The panel’s finding flatly contradicted the conclusion of a previous expert, Dr. Daniel Zagury, who examined Traore in September 2017. As The Algemeiner reported at the time, Zagury deemed that Traore’s brutal assault on Halimi — which culminated in her being thrown to her death from a third-floor window — was both “antisemitic” and a “delirious act” influenced by the assailant’s heavy consumption of marijuana. However, Zagury was clear that Traore was not sufficiently intoxicated at the time of the attack to be absolved of criminal responsibility — a key demand of Traore’s lawyers.
“I can’t explain why the judge ordered a second expert assessment, and their conclusion is totally incomprehensible to us,” Kalifat said. “We have many reasons to believe that this was an antisemitic attack. He [Traore] chanted verses from the Quran as he was torturing Halimi, he shouted ‘Allahu Akhbar!’ when he threw her from the window.”
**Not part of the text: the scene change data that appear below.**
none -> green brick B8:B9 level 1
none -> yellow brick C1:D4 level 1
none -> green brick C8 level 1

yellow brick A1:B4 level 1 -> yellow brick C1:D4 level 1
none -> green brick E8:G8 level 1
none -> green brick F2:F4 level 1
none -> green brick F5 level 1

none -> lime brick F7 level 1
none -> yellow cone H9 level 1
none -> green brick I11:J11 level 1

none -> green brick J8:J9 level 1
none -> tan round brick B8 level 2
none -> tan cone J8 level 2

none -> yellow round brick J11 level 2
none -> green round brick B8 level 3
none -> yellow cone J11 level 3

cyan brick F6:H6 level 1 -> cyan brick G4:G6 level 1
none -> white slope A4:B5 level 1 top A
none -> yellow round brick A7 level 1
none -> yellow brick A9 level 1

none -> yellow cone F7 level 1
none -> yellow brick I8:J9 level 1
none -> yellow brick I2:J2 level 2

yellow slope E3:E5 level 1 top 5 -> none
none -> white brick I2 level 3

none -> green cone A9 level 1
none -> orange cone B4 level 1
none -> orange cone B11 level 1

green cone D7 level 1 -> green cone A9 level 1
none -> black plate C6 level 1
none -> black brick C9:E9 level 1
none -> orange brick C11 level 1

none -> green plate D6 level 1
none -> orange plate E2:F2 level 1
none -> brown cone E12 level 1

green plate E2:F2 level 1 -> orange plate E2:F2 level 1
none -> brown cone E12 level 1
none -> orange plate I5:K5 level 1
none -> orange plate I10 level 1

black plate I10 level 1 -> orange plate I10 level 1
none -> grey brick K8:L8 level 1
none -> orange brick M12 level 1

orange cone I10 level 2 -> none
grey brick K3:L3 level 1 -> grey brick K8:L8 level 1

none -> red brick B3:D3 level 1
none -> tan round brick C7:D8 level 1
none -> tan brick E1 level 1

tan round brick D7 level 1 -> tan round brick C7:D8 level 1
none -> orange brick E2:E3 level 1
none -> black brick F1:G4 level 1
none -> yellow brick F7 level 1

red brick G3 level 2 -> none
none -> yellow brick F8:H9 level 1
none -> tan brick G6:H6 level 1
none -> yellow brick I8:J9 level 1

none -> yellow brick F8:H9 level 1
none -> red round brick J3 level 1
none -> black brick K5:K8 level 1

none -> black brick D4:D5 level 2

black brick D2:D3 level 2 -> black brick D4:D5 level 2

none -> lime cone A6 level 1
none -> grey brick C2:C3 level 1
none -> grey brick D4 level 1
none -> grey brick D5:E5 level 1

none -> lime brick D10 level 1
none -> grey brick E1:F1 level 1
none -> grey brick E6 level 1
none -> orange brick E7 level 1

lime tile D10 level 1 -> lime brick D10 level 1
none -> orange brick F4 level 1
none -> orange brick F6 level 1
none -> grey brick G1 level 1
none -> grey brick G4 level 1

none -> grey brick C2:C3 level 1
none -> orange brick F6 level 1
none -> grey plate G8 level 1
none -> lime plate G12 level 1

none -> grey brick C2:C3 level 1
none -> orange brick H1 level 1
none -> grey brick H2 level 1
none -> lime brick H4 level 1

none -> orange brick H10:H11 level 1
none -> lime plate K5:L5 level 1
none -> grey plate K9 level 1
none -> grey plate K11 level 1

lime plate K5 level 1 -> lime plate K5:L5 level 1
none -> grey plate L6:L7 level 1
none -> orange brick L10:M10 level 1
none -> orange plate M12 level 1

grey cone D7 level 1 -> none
Kalifat said that a third assessment into Traore’s mental state had now been ordered, with a report expected later this year.
“We hope that at the end of the day, the killer will be held responsible,” Kalifat said.
He expressed the same hope with the more recent murder of 85-year-old Holocaust survivor Mireille Knoll, whose assailants were reported by police to have talked about”rich Jews” prior to their frenzied assault.
Criminal trials in both the Halimi and Knoll cases would serve a dual purpose, Kalifat argued.
“On trial would be the killers themselves, alongside the system that enables antisemitism to kill in this country,” he said.